AMD opencl problems in surface blur darktable module

Dear all,

I know opencl on AMD cards is not something great but it mostly works but what consistently doesn’t work is using the surface blur module with it. It normally instantly crashes when activating it or changing values. Or opening images which have the module already enabled from old edits. As my main work is portrait stuff, surface blur really comes handy for evening out skin tones following Aurélien’s nice tutorial. So not having access to either opencl or the module is very annoying. I can’t really figure out what the problem is. Bug report and further thoughts are here:

I appreciate any input as this is driving me crazy. It was working better earlier so this could as well be a driver issue after all.

-d opencl driver info:

 0.291417 [opencl_init] device 1 `Ellesmere' supports image sizes of 16384 x 16384
 0.291420 [opencl_init] device 1 `Ellesmere' allows GPU memory allocations of up to 6745MB

 [opencl_init] device 1: Ellesmere 
 CANONICAL_NAME:           ellesme
 GLOBAL_MEM_SIZE:          8192MB
 MAX_WORK_GROUP_SIZE:      256
 MAX_WORK_ITEM_DIMENSIONS: 3
 MAX_WORK_ITEM_SIZES:      [ 1024 1024 1024 ]
 DRIVER_VERSION:           3354.7 (PAL,HSAIL)
 DEVICE_VERSION:           OpenCL 2.0 AMD-APP (3354.7)

So surface blur with opencl is working for all other AMD users?

Just gave it a fast try (never used this module before) and seems to work for me, but I’m on Windows.

1 Like

Thank you! Try moving the picture, zooming in and out. Sometimes it works for a few steps for me as well before it crashes.

Did everything on some pictures. No problems here.

1 Like

Thanks, so it could be a Linux problem or a Arch problem still :confused:

I can’t reproduce on some images with the same modules and masks copied. Yet for some pictures it’s an almost instant crash…

Also with slightly different settings there is no crash at all. Might it be the crop size that leads to this. Maybe a more capable person than me can spot the differences in the xmps causing this:
This one doesn’t crash dt:

While this one does after a few zooming and panning events:

Just exchanging history does not make it not crash. I don’t know if I’m following the right path.
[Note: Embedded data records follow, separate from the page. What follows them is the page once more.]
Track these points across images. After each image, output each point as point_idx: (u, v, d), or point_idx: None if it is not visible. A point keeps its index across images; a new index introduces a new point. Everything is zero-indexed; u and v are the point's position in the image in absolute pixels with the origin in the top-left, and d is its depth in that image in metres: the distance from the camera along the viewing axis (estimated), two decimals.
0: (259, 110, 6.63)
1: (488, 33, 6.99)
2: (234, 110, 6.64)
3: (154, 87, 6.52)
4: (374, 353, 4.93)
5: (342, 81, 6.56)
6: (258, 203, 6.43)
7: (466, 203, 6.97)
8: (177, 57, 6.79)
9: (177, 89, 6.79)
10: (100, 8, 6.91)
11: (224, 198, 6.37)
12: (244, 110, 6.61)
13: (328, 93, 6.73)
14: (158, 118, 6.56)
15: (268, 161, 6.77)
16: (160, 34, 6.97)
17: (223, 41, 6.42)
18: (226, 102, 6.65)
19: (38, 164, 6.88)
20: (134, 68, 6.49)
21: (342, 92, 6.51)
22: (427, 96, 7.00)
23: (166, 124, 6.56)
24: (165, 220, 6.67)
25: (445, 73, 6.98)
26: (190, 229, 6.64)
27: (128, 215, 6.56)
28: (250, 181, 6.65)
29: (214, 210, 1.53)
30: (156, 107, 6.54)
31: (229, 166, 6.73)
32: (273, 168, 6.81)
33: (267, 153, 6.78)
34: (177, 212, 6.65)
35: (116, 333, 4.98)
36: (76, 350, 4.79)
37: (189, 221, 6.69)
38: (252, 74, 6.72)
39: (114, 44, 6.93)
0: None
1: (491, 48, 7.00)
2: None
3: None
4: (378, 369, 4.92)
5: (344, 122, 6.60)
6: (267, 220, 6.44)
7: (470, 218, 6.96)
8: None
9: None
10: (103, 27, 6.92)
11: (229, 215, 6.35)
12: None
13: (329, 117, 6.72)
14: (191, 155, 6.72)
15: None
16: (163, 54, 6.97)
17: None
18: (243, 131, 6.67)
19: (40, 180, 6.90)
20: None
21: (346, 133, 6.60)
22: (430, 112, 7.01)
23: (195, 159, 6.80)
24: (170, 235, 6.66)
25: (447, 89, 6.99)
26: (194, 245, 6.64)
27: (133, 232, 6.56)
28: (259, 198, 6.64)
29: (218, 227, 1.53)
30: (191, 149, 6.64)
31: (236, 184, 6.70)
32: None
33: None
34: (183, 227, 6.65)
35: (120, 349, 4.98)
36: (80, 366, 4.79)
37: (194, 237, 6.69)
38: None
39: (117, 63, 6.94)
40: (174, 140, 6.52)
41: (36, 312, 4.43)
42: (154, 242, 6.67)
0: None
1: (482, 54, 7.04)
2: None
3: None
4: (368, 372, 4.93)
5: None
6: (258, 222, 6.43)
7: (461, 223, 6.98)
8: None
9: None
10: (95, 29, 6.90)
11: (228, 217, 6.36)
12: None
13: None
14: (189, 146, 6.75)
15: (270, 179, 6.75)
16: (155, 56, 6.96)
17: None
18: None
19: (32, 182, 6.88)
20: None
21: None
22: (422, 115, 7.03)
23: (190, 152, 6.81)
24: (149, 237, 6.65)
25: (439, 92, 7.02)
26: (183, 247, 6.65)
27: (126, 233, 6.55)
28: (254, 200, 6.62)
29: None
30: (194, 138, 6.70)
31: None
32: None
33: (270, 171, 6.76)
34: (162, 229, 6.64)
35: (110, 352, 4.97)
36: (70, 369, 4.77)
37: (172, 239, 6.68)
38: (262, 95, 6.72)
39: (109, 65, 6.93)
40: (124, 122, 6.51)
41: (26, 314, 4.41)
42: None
Fishing in the dark :confused:

If someone wants to have a go, this image also crashes after zooming and panning for maximum 10s. XMP file included.

I played around with this one, two times (panning, zooming, changing some values). No problems here. Not tested the other ones since they came without raw files.

1 Like

Just out of curiosity… what happens if you add this line to src/iop/bilateral.cc at line 212, and then cause the crash to occur?

    fprintf(stderr, "threads=%d procs=%d\n", omp_get_max_threads(), omp_get_num_procs());
// splat into the lattice

Does it print values for threads and procs that do not match?

https://www.toptal.com/developers/hastebin/elagijalow.yaml

seems to be always 4 - 4

Ok I think I see the problem… your backtrace indicates that in the input image from the previous module in the pipeline, there was a pixel whose value was NaN. That caused the crash in surface blur. So probably surface blur should be fixed so that it can handle NaN values without crashing, and also whatever created that NaN value earlier in the pipeline should be investigated.

1 Like

I often see green blocks at the border (of the current zoom level). I think it happens when using RCD. I’ll try to see if Amaze doesn’t exhibit that.

Indeed with Amaze I don’t see green blocks and I can’t force the crash. Thanks for pointing me in the right direction!

Haha It left scars in my brain as I constantly keep waiting for darktable to crash when some rendering takes a little while longer :smiley: